Data records:
"""

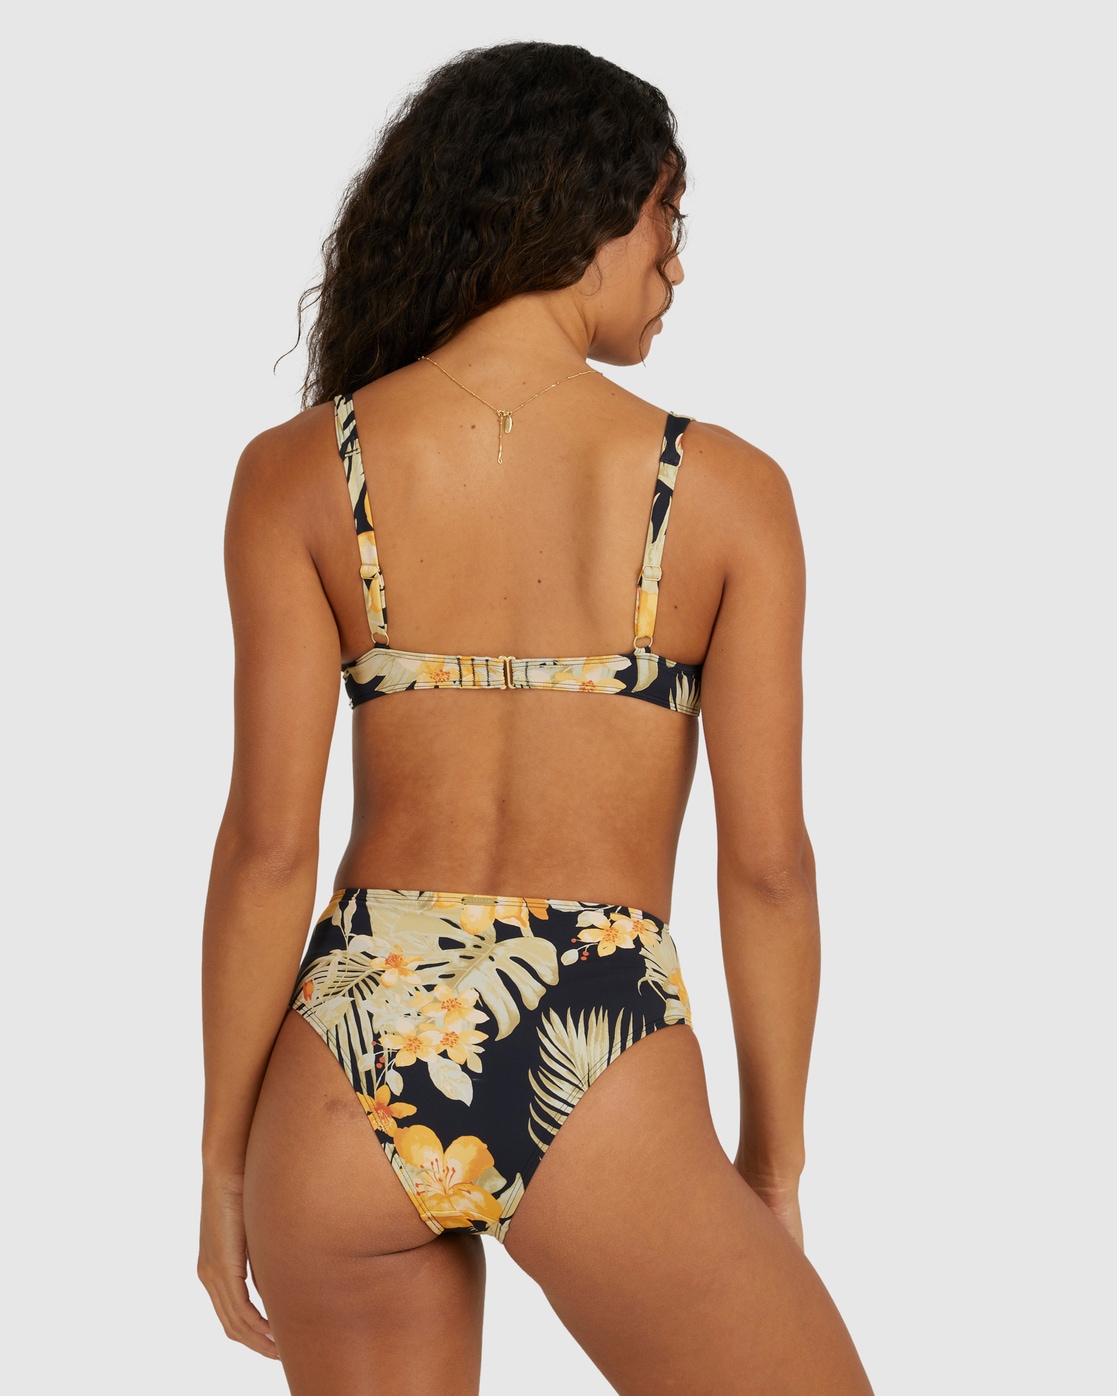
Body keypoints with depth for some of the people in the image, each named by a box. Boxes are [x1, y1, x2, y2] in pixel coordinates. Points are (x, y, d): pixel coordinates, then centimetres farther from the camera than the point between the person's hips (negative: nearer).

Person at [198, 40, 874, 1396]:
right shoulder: (727, 488, -2)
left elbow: (268, 839, -4)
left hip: (358, 1052, 3)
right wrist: (773, 1167, 10)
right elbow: (767, 864, -2)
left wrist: (224, 1157, 5)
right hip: (602, 1083, -2)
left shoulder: (298, 471, 0)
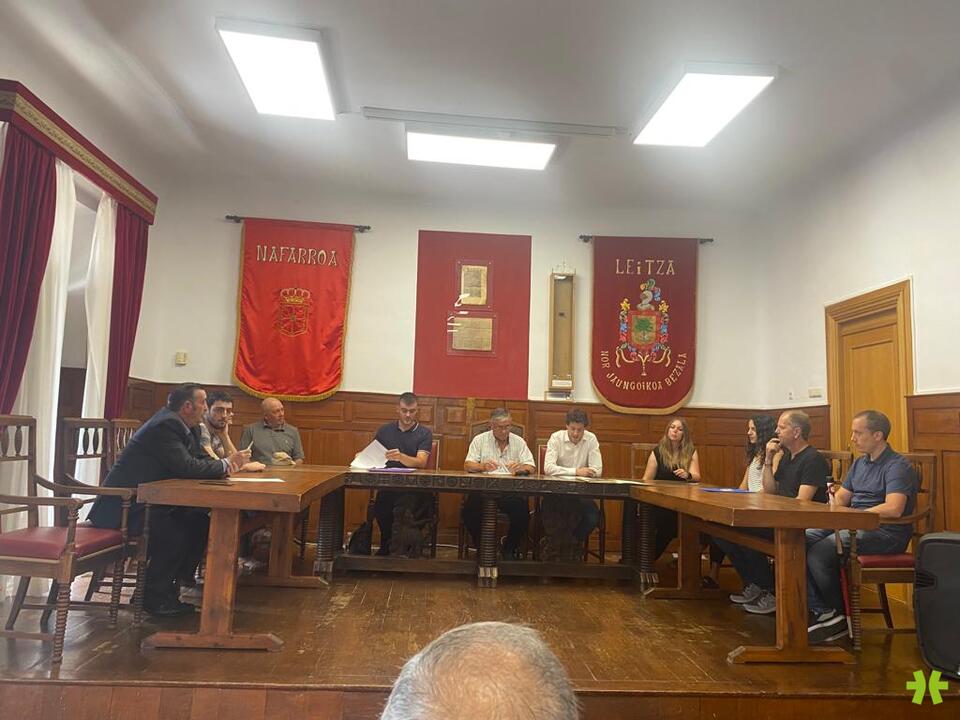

"""

Exercise aim
Your answer should consist only of the count of lines in the data that contain "left".

Task response
4